▶ [What the exercise asks]: All that should be output is the block of lines below from the line with "Figure 5. IMPALA single learner model." to the line with "Figure 11. The", both included, exactly as written.

▶ [Input material]:
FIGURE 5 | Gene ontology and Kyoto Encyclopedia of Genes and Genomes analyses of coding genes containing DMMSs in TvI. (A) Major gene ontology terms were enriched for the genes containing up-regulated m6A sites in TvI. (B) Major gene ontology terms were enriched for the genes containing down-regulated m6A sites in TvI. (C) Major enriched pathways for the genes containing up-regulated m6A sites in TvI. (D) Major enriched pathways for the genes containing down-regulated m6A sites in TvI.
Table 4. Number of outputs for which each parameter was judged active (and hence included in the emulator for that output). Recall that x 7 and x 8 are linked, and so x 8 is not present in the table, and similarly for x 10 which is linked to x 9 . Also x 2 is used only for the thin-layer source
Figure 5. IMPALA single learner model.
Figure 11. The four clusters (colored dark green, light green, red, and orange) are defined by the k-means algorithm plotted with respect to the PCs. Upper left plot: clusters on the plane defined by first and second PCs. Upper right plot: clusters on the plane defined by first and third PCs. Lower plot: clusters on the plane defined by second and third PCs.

...

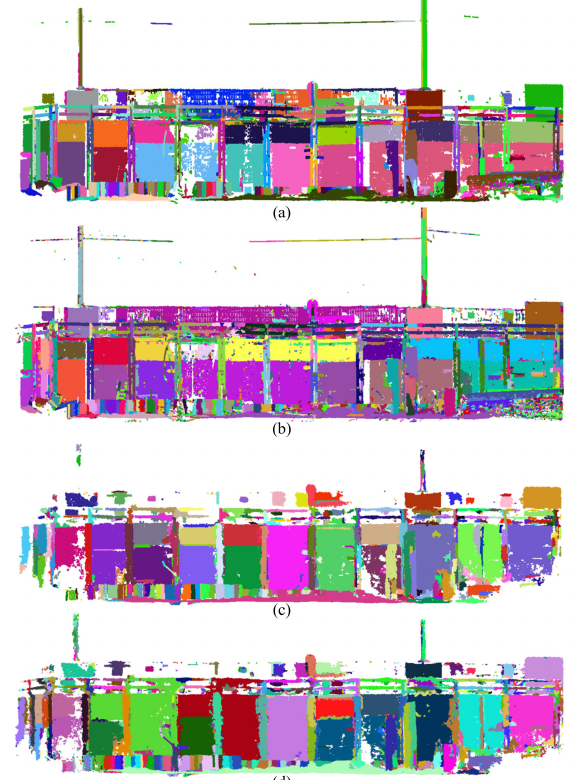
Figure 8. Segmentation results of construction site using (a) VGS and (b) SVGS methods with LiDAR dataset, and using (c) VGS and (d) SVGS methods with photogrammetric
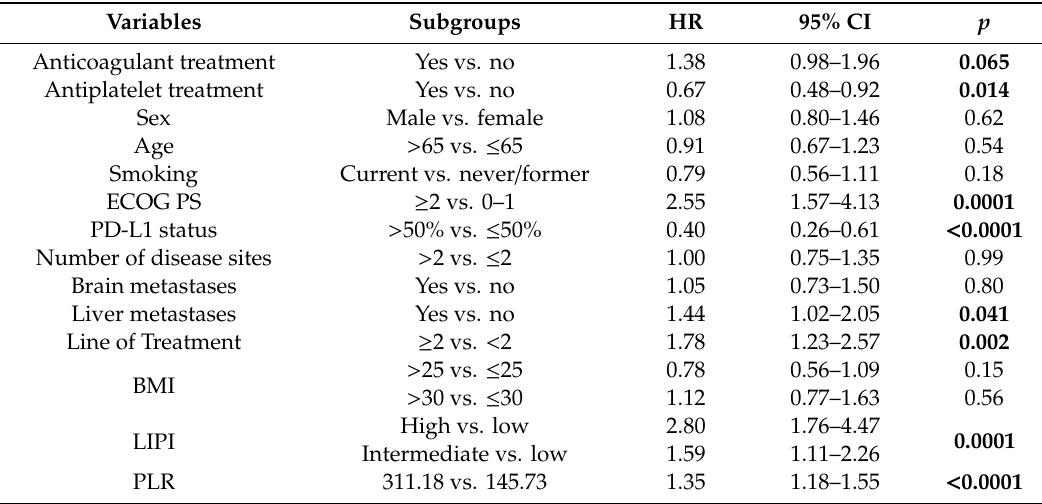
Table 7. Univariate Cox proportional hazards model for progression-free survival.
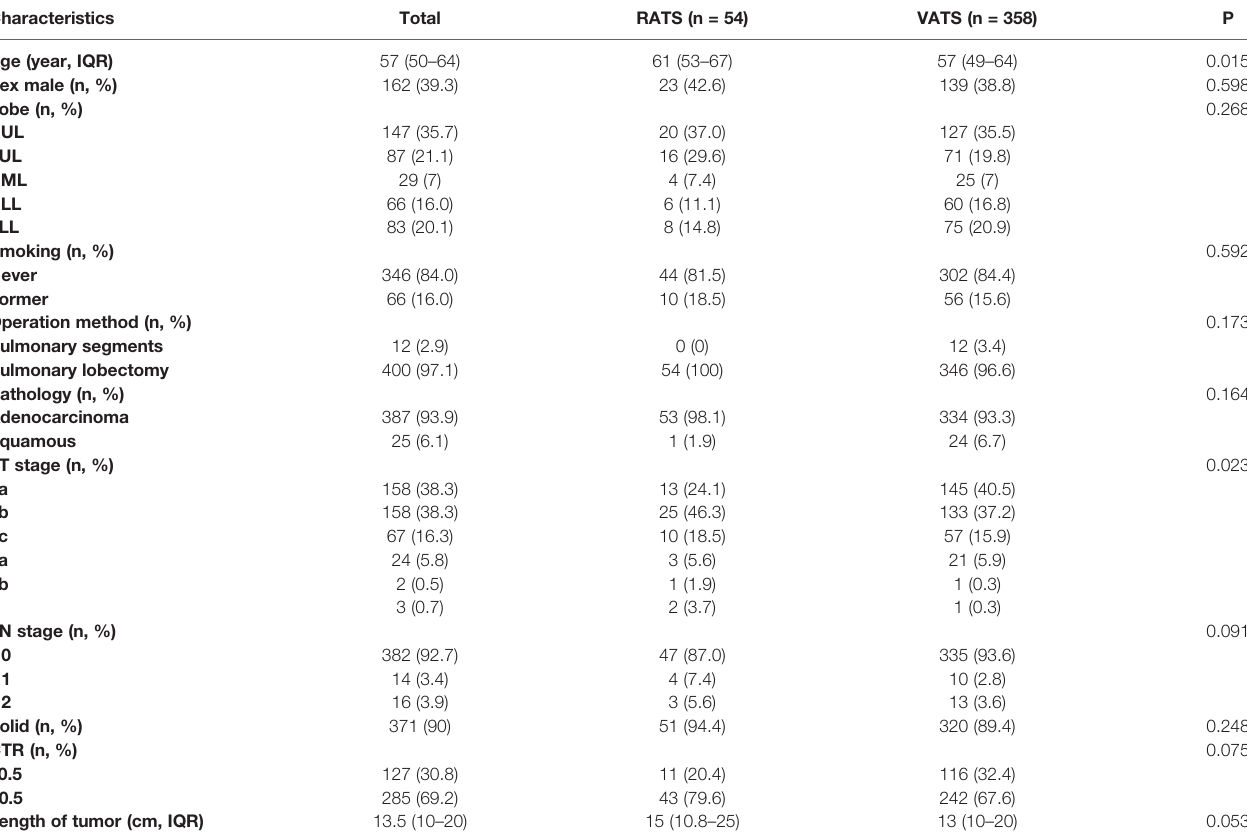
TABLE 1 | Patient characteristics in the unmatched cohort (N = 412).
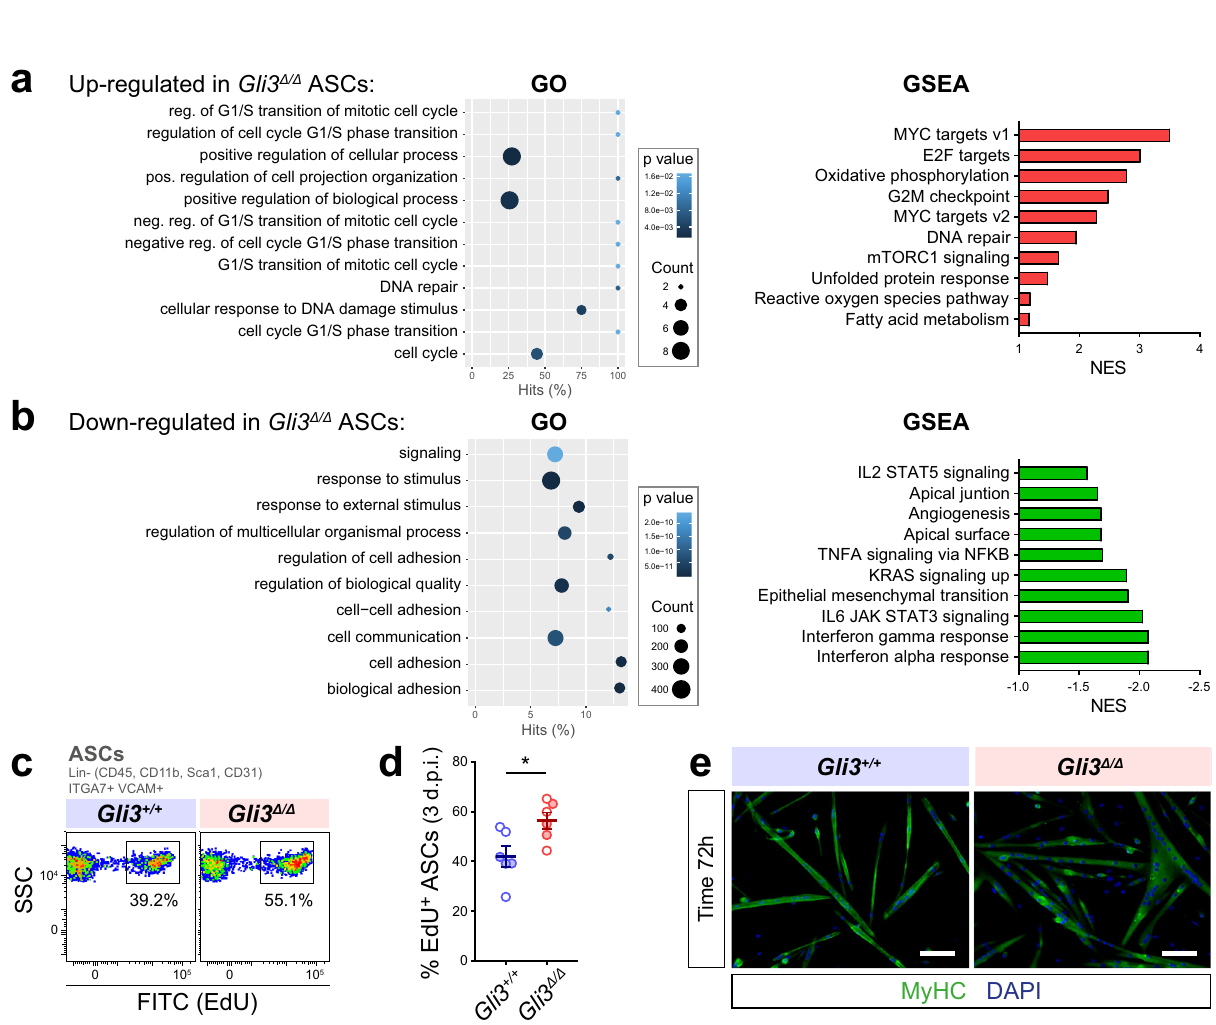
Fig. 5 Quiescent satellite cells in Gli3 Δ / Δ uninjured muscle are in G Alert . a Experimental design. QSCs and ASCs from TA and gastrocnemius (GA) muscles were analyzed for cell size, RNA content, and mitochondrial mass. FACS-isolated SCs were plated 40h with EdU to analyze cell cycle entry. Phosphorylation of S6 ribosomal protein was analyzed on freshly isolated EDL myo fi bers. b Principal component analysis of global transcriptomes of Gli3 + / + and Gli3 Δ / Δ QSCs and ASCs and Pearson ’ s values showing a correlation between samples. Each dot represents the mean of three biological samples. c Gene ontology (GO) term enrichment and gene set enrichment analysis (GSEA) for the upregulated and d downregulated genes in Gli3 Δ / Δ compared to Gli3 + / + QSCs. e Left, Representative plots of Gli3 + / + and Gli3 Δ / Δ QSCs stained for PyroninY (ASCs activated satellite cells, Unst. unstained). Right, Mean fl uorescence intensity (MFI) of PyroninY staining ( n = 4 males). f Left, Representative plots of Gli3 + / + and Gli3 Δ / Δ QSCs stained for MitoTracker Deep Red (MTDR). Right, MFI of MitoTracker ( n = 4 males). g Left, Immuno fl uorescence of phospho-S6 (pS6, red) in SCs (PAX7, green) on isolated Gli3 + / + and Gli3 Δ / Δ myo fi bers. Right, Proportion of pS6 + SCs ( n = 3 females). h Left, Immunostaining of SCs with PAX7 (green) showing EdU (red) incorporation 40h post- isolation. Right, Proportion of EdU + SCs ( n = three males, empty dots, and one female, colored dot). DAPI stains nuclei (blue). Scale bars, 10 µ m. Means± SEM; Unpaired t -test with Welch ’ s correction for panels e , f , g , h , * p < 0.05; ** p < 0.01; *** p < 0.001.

▶ [Response]:
Figure 5. IMPALA single learner model.
Figure 11. The four clusters (colored dark green, light green, red, and orange) are defined by the k-means algorithm plotted with respect to the PCs. Upper left plot: clusters on the plane defined by first and second PCs. Upper right plot: clusters on the plane defined by first and third PCs. Lower plot: clusters on the plane defined by second and third PCs.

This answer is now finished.